Bill Steigerwald on Whitewashing John Steinbeck
When John Steinbeck's Travels With Charley in Search of America was first published 50 years ago on July 27, 1962, it quickly sold hundreds of thousands of copies and stayed on the nonfiction bestseller lists for over a year. Since then it has become a classic American road book, loved by millions on account of Steinbeck's quirky humor, vivid descriptions of the natural world, and wise and cranky observations about America and its people.
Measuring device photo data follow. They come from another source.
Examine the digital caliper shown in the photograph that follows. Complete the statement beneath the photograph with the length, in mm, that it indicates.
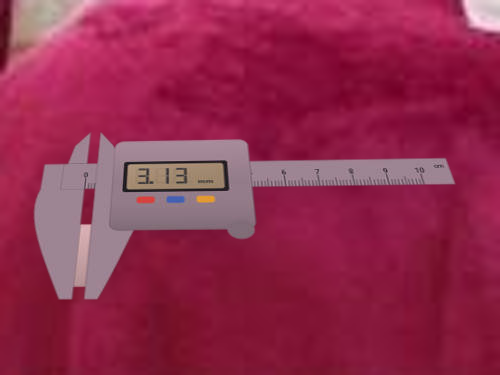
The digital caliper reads 3.13 mm
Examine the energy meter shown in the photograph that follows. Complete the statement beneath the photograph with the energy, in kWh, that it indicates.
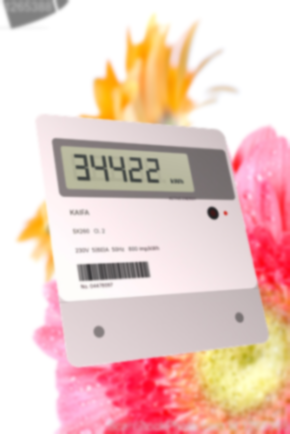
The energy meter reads 34422 kWh
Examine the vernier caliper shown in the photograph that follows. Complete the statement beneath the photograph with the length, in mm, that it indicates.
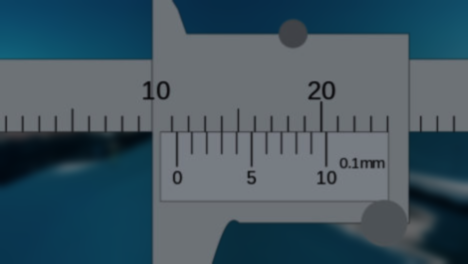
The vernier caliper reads 11.3 mm
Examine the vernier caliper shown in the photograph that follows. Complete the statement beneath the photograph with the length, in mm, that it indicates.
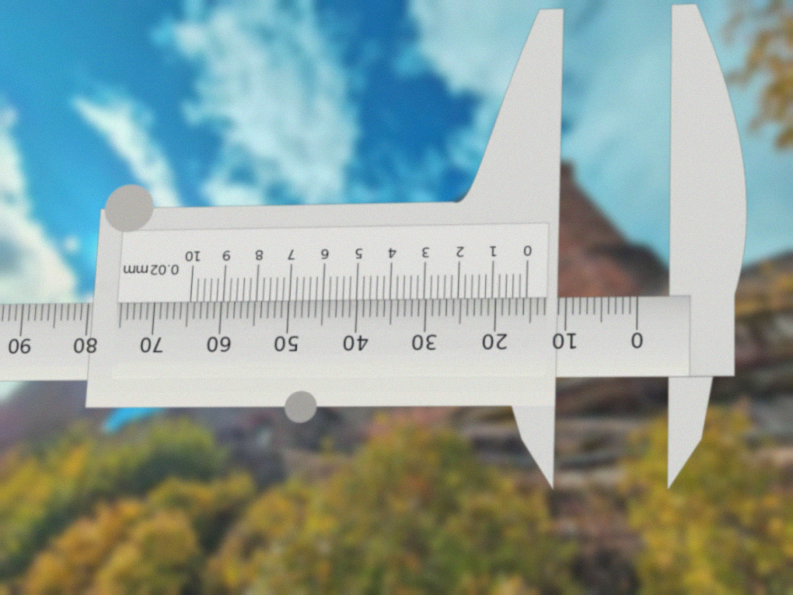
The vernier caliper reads 15.6 mm
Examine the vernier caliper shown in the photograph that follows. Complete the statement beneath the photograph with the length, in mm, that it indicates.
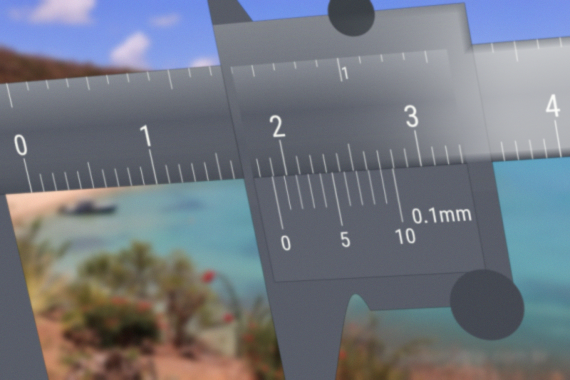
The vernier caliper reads 18.9 mm
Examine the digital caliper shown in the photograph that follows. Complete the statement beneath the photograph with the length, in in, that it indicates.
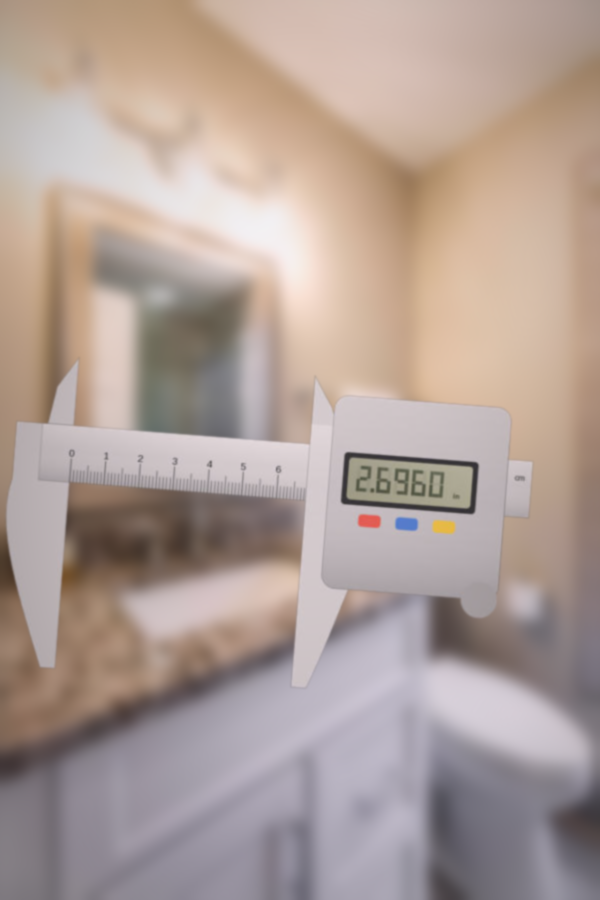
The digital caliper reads 2.6960 in
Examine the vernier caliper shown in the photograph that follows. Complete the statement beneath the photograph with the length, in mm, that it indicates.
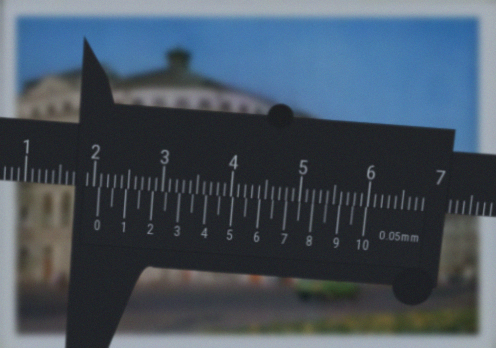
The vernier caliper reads 20.8 mm
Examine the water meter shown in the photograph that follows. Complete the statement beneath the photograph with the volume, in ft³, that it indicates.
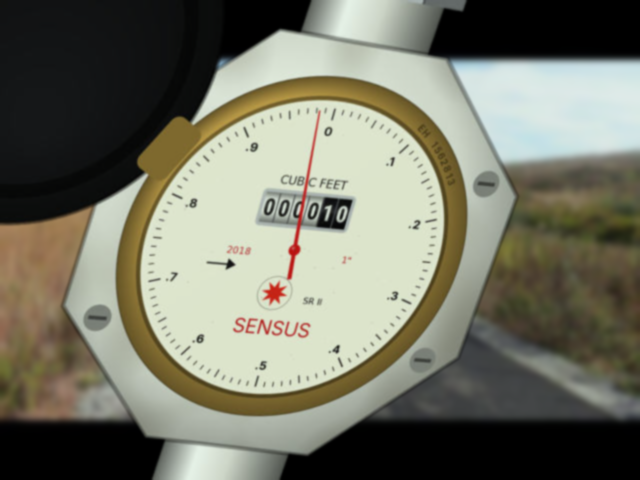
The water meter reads 9.98 ft³
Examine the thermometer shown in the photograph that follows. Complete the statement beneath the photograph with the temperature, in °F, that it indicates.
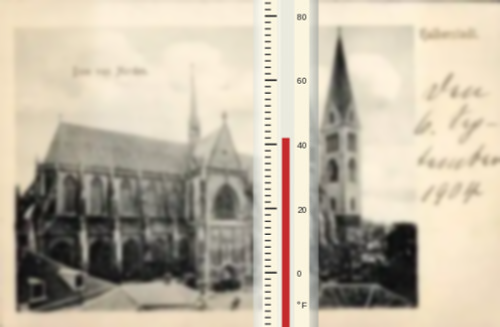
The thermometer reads 42 °F
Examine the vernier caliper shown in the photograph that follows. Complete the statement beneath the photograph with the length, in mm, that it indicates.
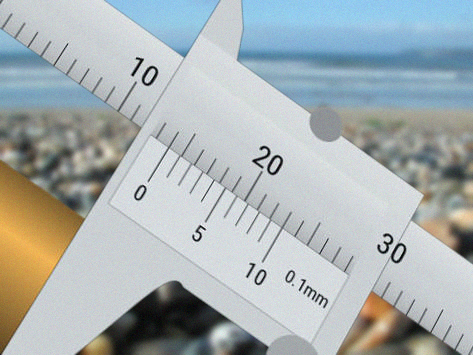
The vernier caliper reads 14.0 mm
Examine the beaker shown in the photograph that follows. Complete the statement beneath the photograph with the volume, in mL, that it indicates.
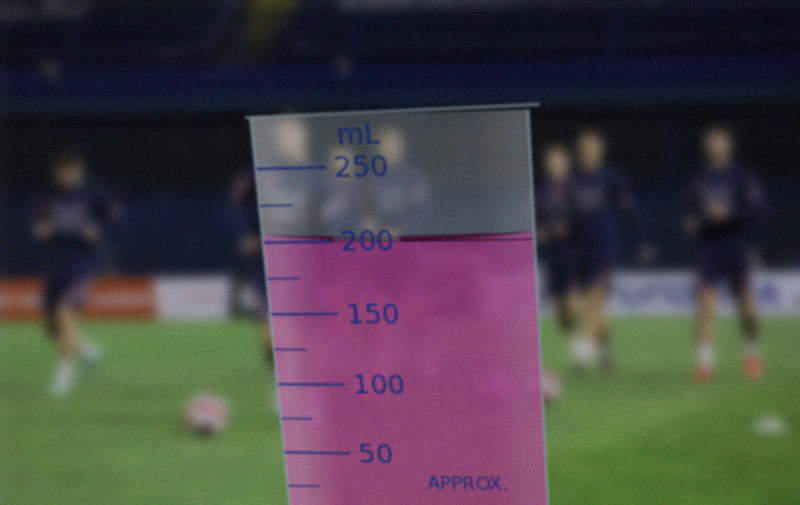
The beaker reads 200 mL
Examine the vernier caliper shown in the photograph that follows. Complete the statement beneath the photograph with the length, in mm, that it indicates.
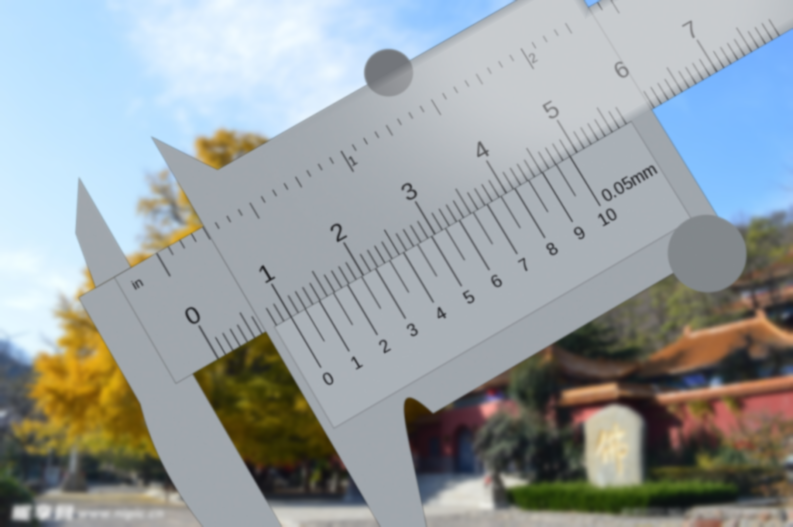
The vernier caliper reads 10.0 mm
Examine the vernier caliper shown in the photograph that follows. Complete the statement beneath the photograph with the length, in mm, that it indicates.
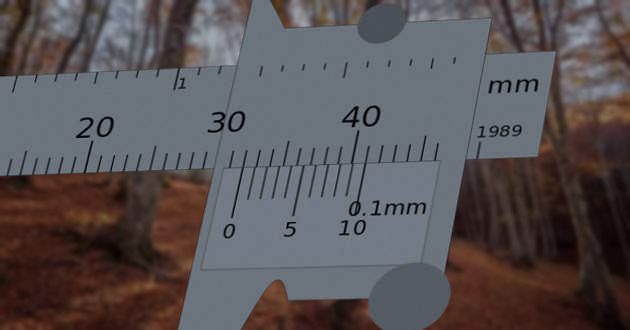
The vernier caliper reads 32.0 mm
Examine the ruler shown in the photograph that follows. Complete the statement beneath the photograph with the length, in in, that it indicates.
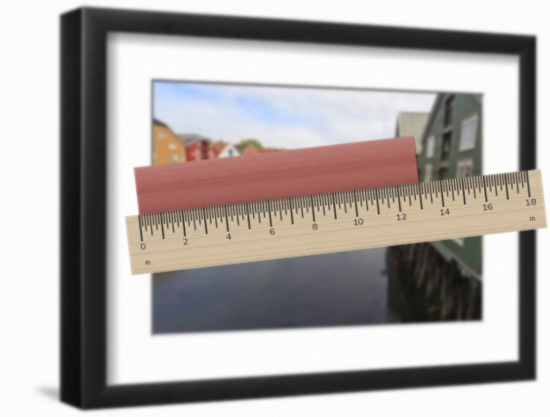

Yet as Bill Steigerwald revealed in Reason's April 2011 issue, Steinbeck's work of "nonfiction" is riddled with fictional people and events and offers a mostly inaccurate portrait of the Nobel laureate's actual travels. As part of his groundbreaking research, Steigerwald read the original manuscript of Travels With Charley at New York's Morgan Museum and Library, where he discovered that the book's first draft was heavily edited to remove Steinbeck's New Deal politics and create the myth of an open-minded journey. Thus the reading public was deceived into seeing Steinbeck as an impartial observer, rather than as the staunch partisan he really was.
Also excised from Steinbeck's original manuscript was a paragraph of racist and offensive language drawn from Steinbeck's encounter with a group of white female protesters outside of a recently integrated school in New Orleans. By cooperating with his publisher to suppress the disturbing truth about segregation, Steinbeck inadvertently abetted the system's continuance.